General Mills profit dips as commodity costs rise

MINNEAPOLIS, Wed Mar 21, 2012 – General Mills Inc. posted a quarterly profit in line with Wall Street expectations and stood by its lowered full-year forecast as it faces higher costs for raw materials.

“Fiscal 2012 has represented a challenging operating environment, with the highest level of commodity inflation that we’ve seen in 30 years,” CEO Ken Powell said in a statement on Wednesday.

Shares of General Mills were down 0.7 percent at $38.50 in trading before the market opened.

Powell said sales momentum in the current fourth quarter would somewhat ease the gross margin declines that hurt results in the third quarter, which ended on Feb. 26.

The maker of Progresso soups, Cheerios cereal and Green Giant frozen vegetables said third-quarter net income had fallen to $391.5 million, or 58 cents per share, from $392.1 million, or 59 cents per share, a year earlier.

Excluding one-time items, earnings were 55 cents per share.

Analysts on average had been expecting 55 cents per share, according to Thomson Reuters I/B/E/S, after General Mills forecast a range of 54 cents to 56 cents in February.

At the time, the company cut its full-year outlook to a range of $2.53 to $2.55 per share from a prior forecast of $2.59 to $2.61, citing weak sales.

On Wednesday, the company stood by that full-year forecast.

Third-quarter net sales jumped 13 percent to $4.12 billion, helped by price increases and last year’s acquisition of a controlling stake in the Yoplait yogurt brand. Excluding the acquisition, sales volume would have fallen, as some consumers were turned off by the price increases.

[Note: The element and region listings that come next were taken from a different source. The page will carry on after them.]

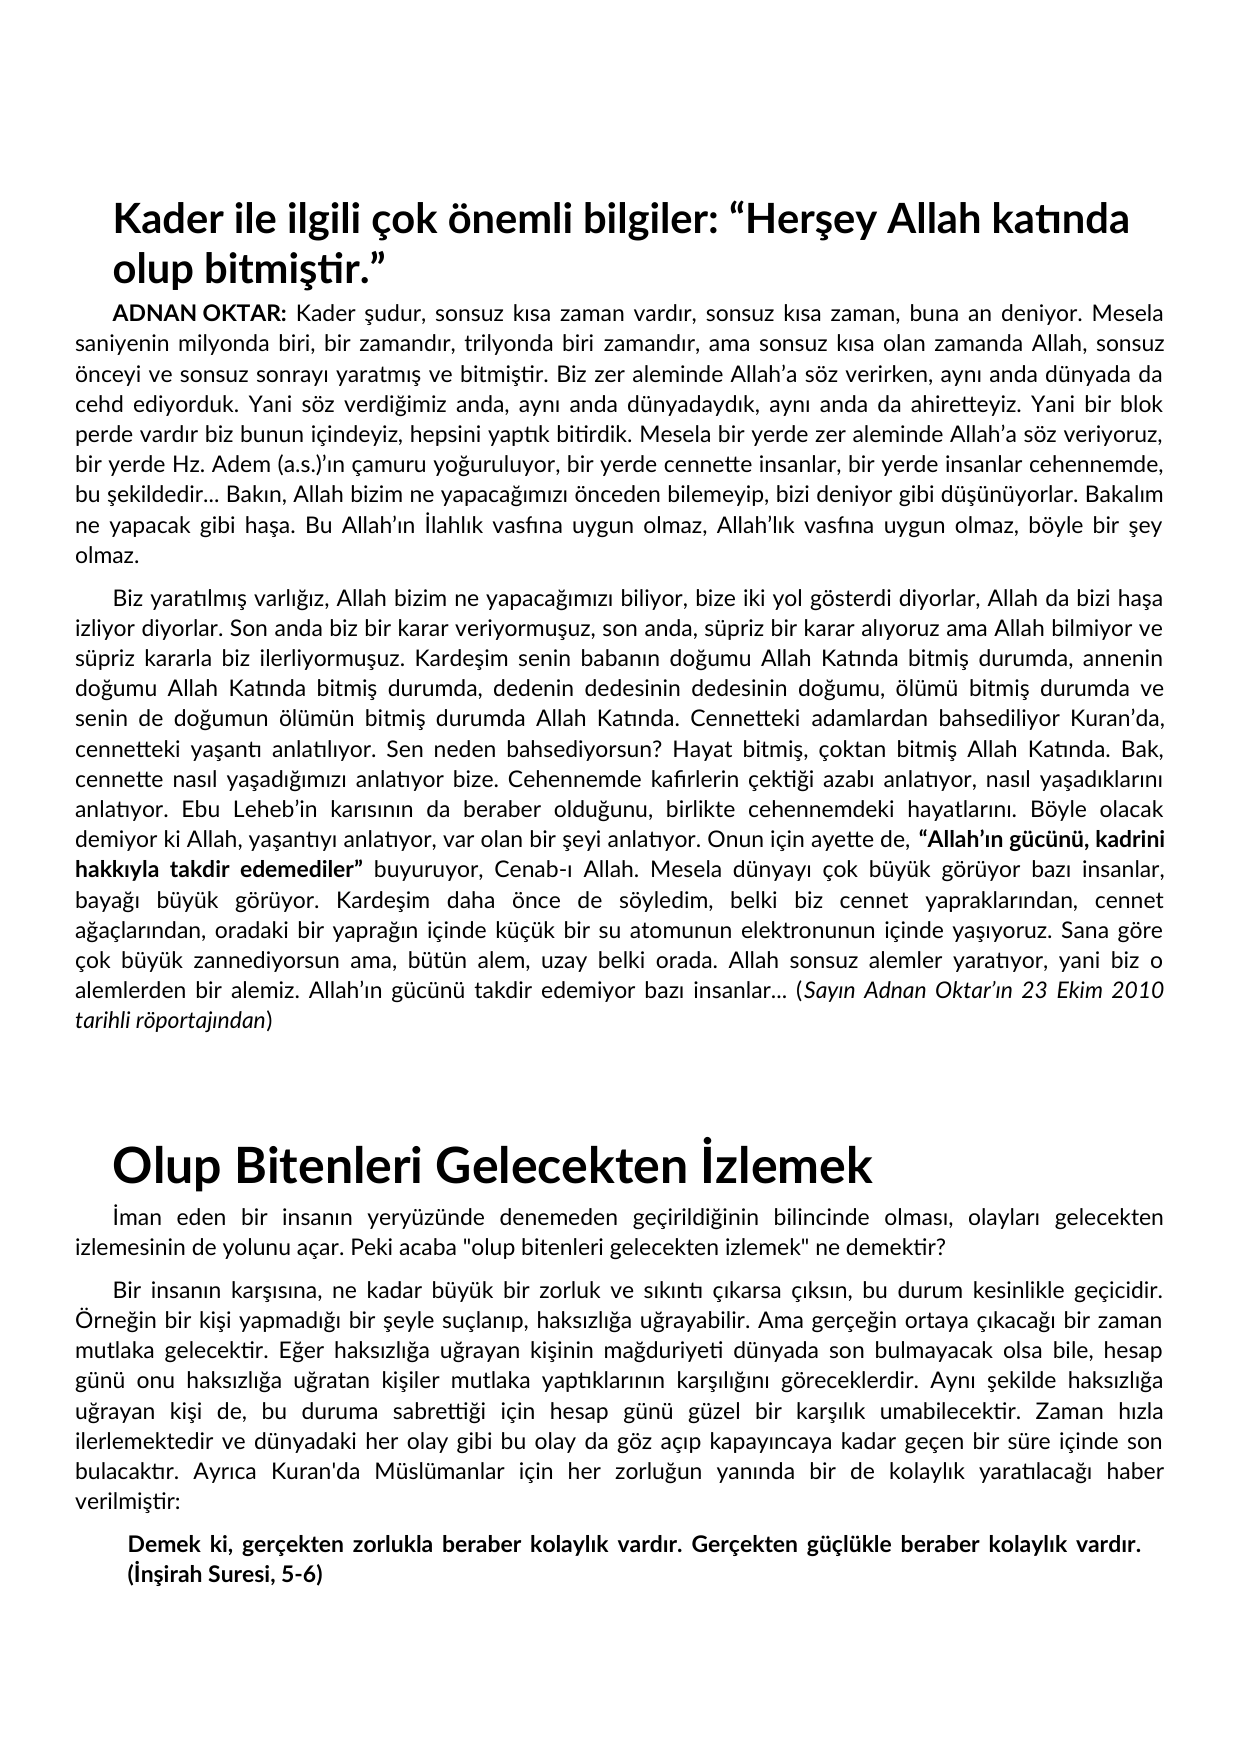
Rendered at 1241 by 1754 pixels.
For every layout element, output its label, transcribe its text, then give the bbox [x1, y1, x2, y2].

text Biz yaratılmış varlığız, Allah bizim ne yapacağımızı biliyor, bize iki yol gösterdi diyorlar, Allah da bizi haşa izliyor diyorlar. Son anda biz bir karar veriyormuşuz, son anda, süpriz bir karar alıyoruz ama Allah bilmiyor ve süpriz kararla biz ilerliyormuşuz. Kardeşim senin babanın doğumu Allah Katında bitmiş durumda, annenin doğumu Allah Katında bitmiş durumda, dedenin dedesinin dedesinin doğumu, ölümü bitmiş durumda ve senin de doğumun ölümün bitmiş durumda Allah Katında. Cennetteki adamlardan bahsediliyor Kuran’da, cennetteki yaşantı anlatılıyor. Sen neden bahsediyorsun? Hayat bitmiş, çoktan bitmiş Allah Katında. Bak, cennette nasıl yaşadığımızı anlatıyor bize. Cehennemde kafirlerin çektiği azabı anlatıyor, nasıl yaşadıklarını anlatıyor. Ebu Leheb’in karısının da beraber olduğunu, birlikte cehennemdeki hayatlarını. Böyle olacak demiyor ki Allah, yaşantıyı anlatıyor, var olan bir şeyi anlatıyor. Onun için ayette de, “Allah’ın gücünü, kadrini hakkıyla takdir edemediler” buyuruyor, Cenab-ı Allah. Mesela dünyayı çok büyük görüyor bazı insanlar, bayağı büyük görüyor. Kardeşim daha önce de söyledim, belki biz cennet yapraklarından, cennet ağaçlarından, oradaki bir yaprağın içinde küçük bir su atomunun elektronunun içinde yaşıyoruz. Sana göre çok büyük zannediyorsun ama, bütün alem, uzay belki orada. Allah sonsuz alemler yaratıyor, yani biz o alemlerden bir alemiz. Allah’ın gücünü takdir edemiyor bazı insanlar... (Sayın Adnan Oktar’ın 23 Ekim 2010 tarihli röportajından) [75, 583, 1165, 1034]
text Bir insanın karşısına, ne kadar büyük bir zorluk ve sıkıntı çıkarsa çıksın, bu durum kesinlikle geçicidir. Örneğin bir kişi yapmadığı bir şeyle suçlanıp, haksızlığa uğrayabilir. Ama gerçeğin ortaya çıkacağı bir zaman mutlaka gelecektir. Eğer haksızlığa uğrayan kişinin mağduriyeti dünyada son bulmayacak olsa bile, hesap günü onu haksızlığa uğratan kişiler mutlaka yaptıklarının karşılığını göreceklerdir. Aynı şekilde haksızlığa uğrayan kişi de, bu duruma sabrettiği için hesap günü güzel bir karşılık umabilecektir. Zaman hızla ilerlemektedir ve dünyadaki her olay gibi bu olay da göz açıp kapayıncaya kadar geçen bir süre içinde son bulacaktır. Ayrıca Kuran'da Müslümanlar için her zorluğun yanında bir de kolaylık yaratılacağı haber verilmiştir: [75, 1276, 1165, 1514]
text İman eden bir insanın yeryüzünde denemeden geçirildiğinin bilincinde olması, olayları gelecekten izlemesinin de yolunu açar. Peki acaba "olup bitenleri gelecekten izlemek" ne demektir? [75, 1203, 1165, 1260]
subtitle Kader ile ilgili çok önemli bilgiler: “Herşey Allah katında olup bitmiştir.” [112, 193, 1165, 293]
text Demek ki, gerçekten zorlukla beraber kolaylık vardır. Gerçekten güçlükle beraber kolaylık vardır. (İnşirah Suresi, 5-6) [127, 1530, 1143, 1587]
subtitle Olup Bitenleri Gelecekten İzlemek [112, 1134, 1165, 1194]
text ADNAN OKTAR: Kader şudur, sonsuz kısa zaman vardır, sonsuz kısa zaman, buna an deniyor. Mesela saniyenin milyonda biri, bir zamandır, trilyonda biri zamandır, ama sonsuz kısa olan zamanda Allah, sonsuz önceyi ve sonsuz sonrayı yaratmış ve bitmiştir. Biz zer aleminde Allah’a söz verirken, aynı anda dünyada da cehd ediyorduk. Yani söz verdiğimiz anda, aynı anda dünyadaydık, aynı anda da ahiretteyiz. Yani bir blok perde vardır biz bunun içindeyiz, hepsini yaptık bitirdik. Mesela bir yerde zer aleminde Allah’a söz veriyoruz, bir yerde Hz. Adem (a.s.)’ın çamuru yoğuruluyor, bir yerde cennette insanlar, bir yerde insanlar cehennemde, bu şekildedir... Bakın, Allah bizim ne yapacağımızı önceden bilemeyip, bizi deniyor gibi düşünüyorlar. Bakalım ne yapacak gibi haşa. Bu Allah’ın İlahlık vasfına uygun olmaz, Allah’lık vasfına uygun olmaz, böyle bir şey olmaz. [75, 299, 1165, 568]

Honeywell sees defense, space sales down 4 to 5 percent

MORRISTOWN, N.J. – Diversified manufacturer Honeywell International Inc. said it expects sales at its defense and space business to fall by 4 percent to 5 percent this year as the United States pares back its military spending.

The world’s largest maker of cockpit electronics said on Tuesday the forecast decline follows a 2 percent drop in 2011. It looks for defense revenue to stabilize in 2013 and resume slow growth the year after.

This forecast was included in its previously disclosed full-year earnings target of $4.25 per share to $4.50 per share, up 5 to 11 percent from 2011.

The U.S. Defense Department’s aims to cut spending by $487 billion over the next decade by eliminating 100,000 ground troops as it winds down from major operations in Afghanistan and Iraq and aims for a smaller, more mobile force.

Red Lobster parent Darden profit drops, partly due to hurricane Irene

ORLANDO, Fla. ― Darden Restaurants Inc. posted a 6 percent drop in quarterly earnings, partly hurt by the hurricane Irene, but reaffirmed its full-year earnings outlook.

The company said Irene hurt sales at established Red Lobster, Olive Garden and LongHorn Steakhouse restaurants and estimated the storm reduced quarterly earnings by about 2 cents per share.

Orlando, Florida-based Darden earned $106.8 million for the first quarter, or 78 cents from continuing operations.

Sales were $1.94 billion, up about 7.5 percent.

Darden also said it sees full-year earnings per share growth from continuing operations toward the lower end of its previously announced range of 12 to 15 percent.

Shares of the company closed at $46.98 Tuesday on the New York Stock Exchange.